**To do**. Transcribe the records that follow in their entirety, omitting any pictures.

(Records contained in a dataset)

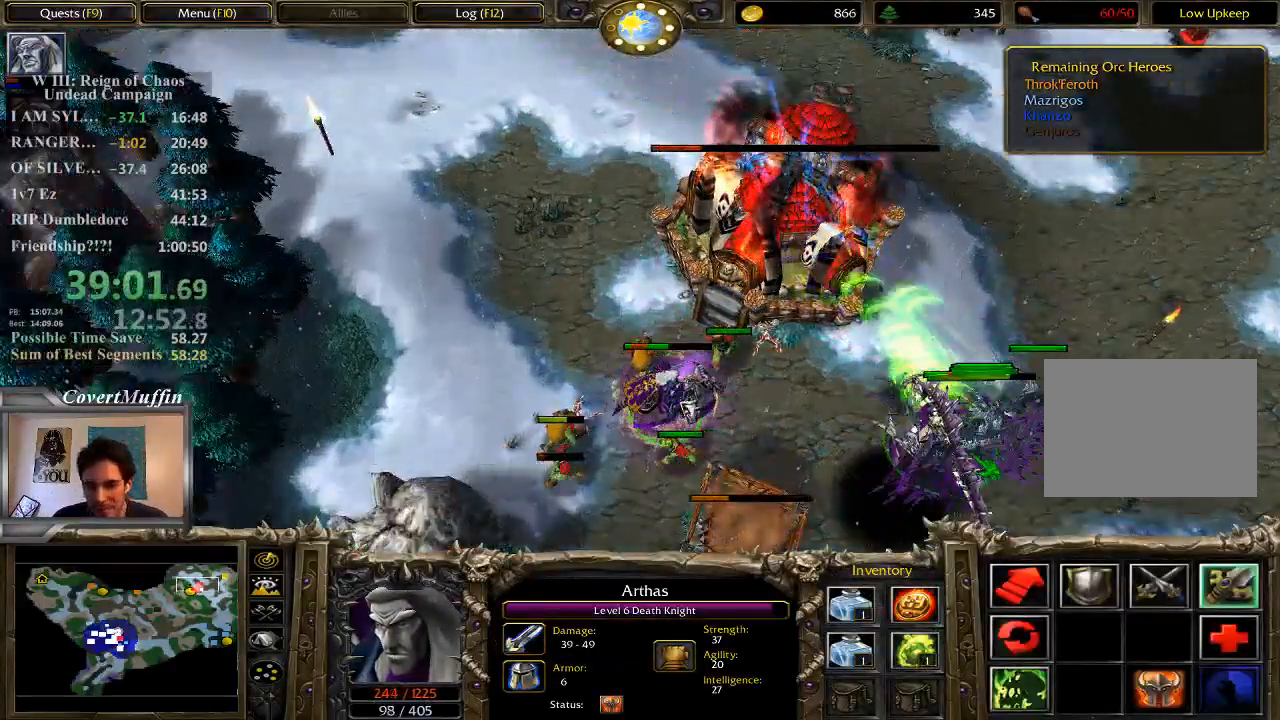
{"keys": [], "mouse": [], "events": []}
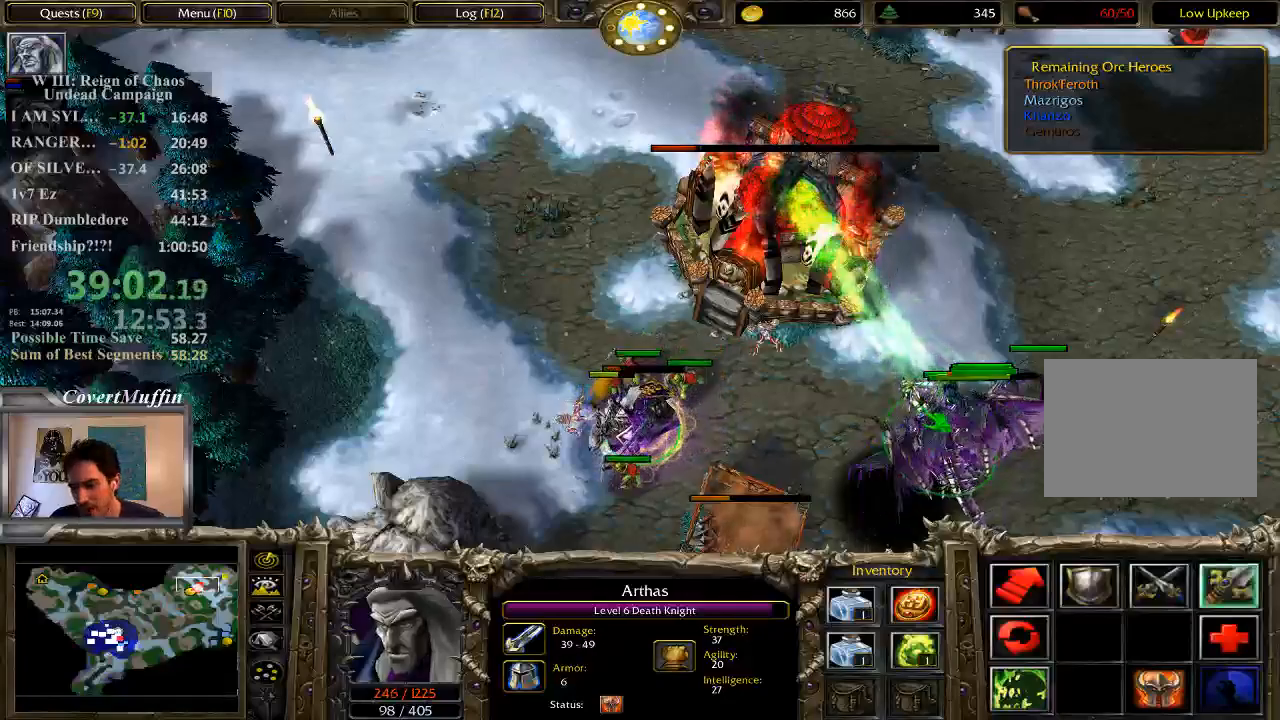
{"keys": [], "mouse": [], "events": []}
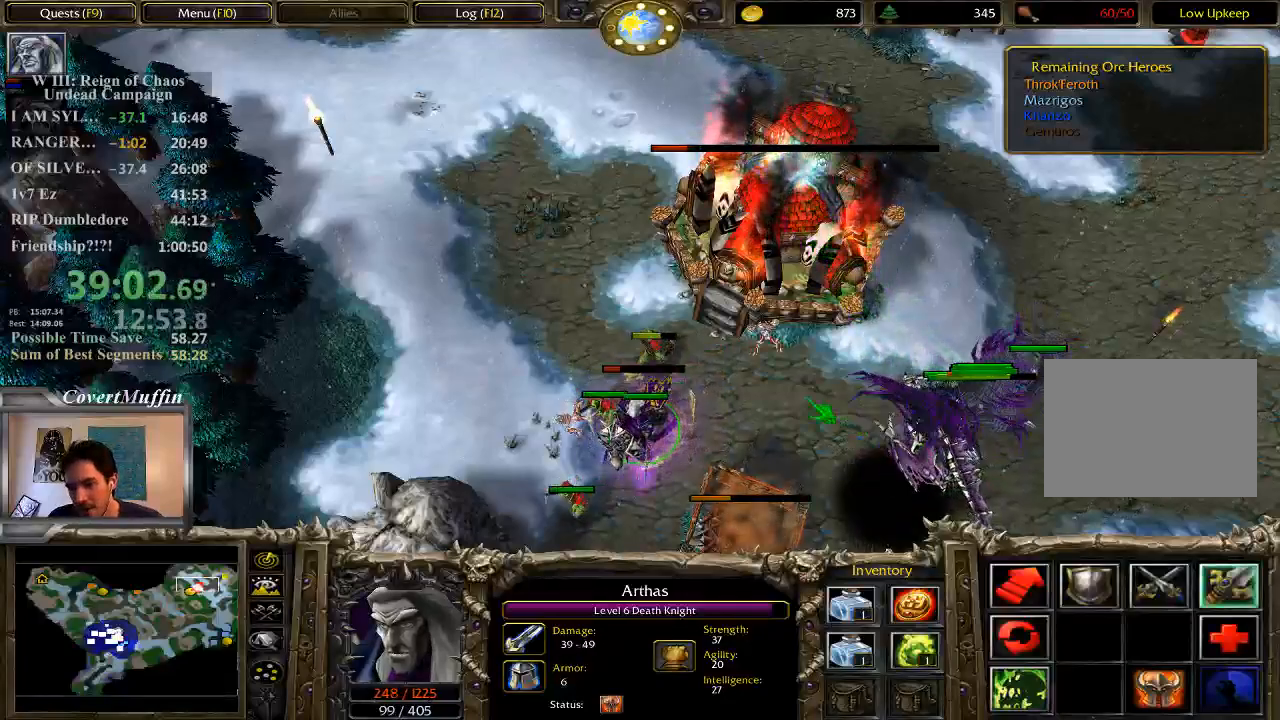
{"keys": [], "mouse": [], "events": []}
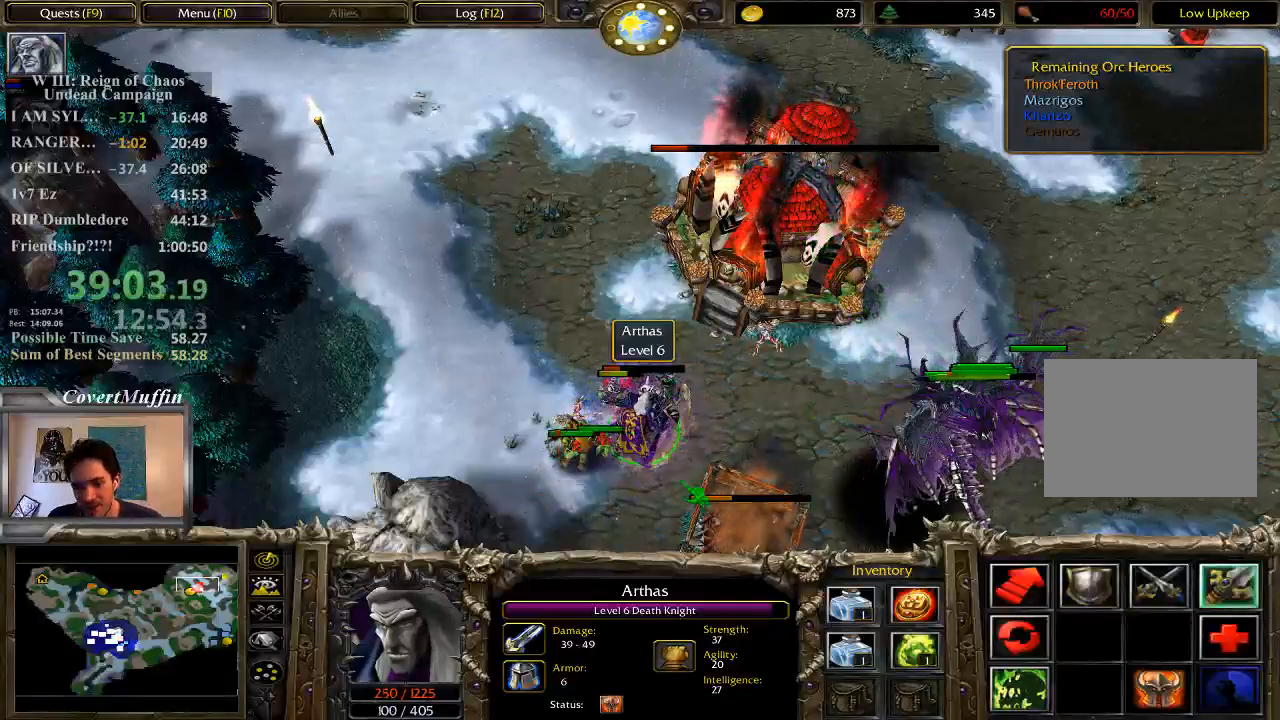
{"keys": [], "mouse": [], "events": []}
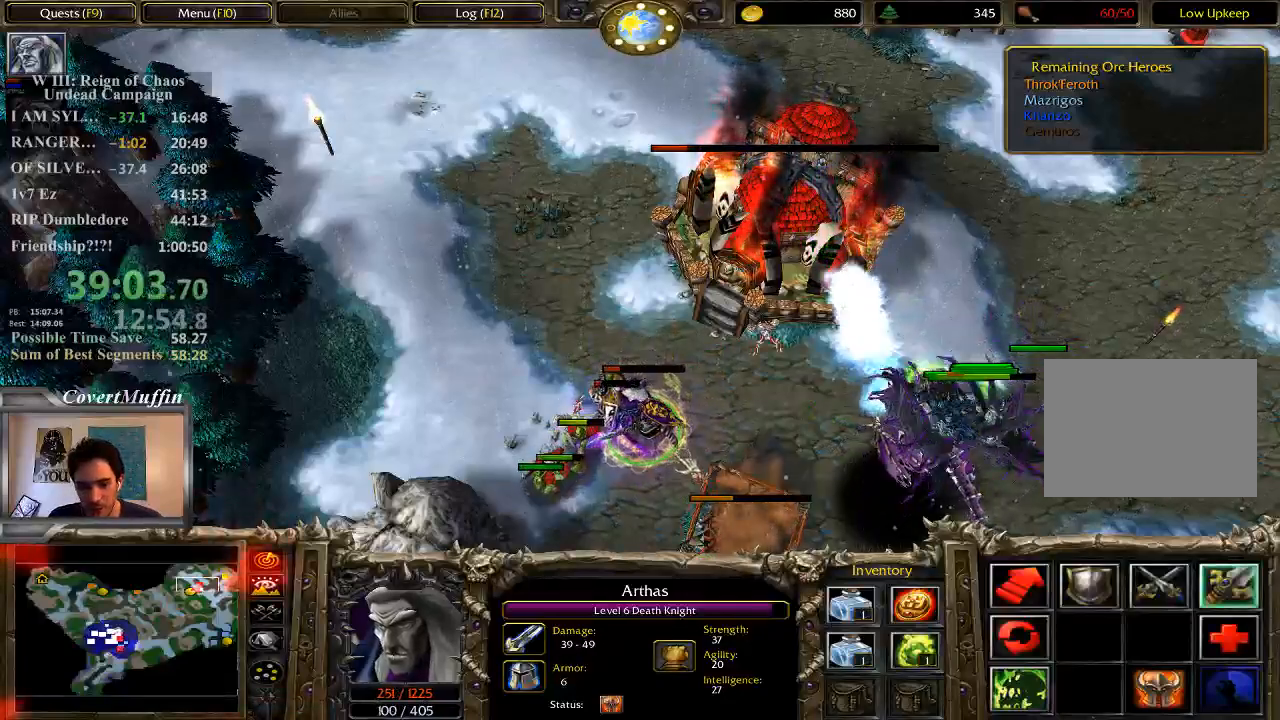
{"keys": ["a"], "mouse": ["left"], "events": [[433, "a", "down"], [500, "mouse_left", "down"]]}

**Solved problem**.
{"keys": [], "mouse": [], "events": []}
{"keys": [], "mouse": [], "events": []}
{"keys": [], "mouse": [], "events": []}
{"keys": [], "mouse": [], "events": []}
{"keys": ["a"], "mouse": ["left"], "events": [[433, "a", "down"], [500, "mouse_left", "down"]]}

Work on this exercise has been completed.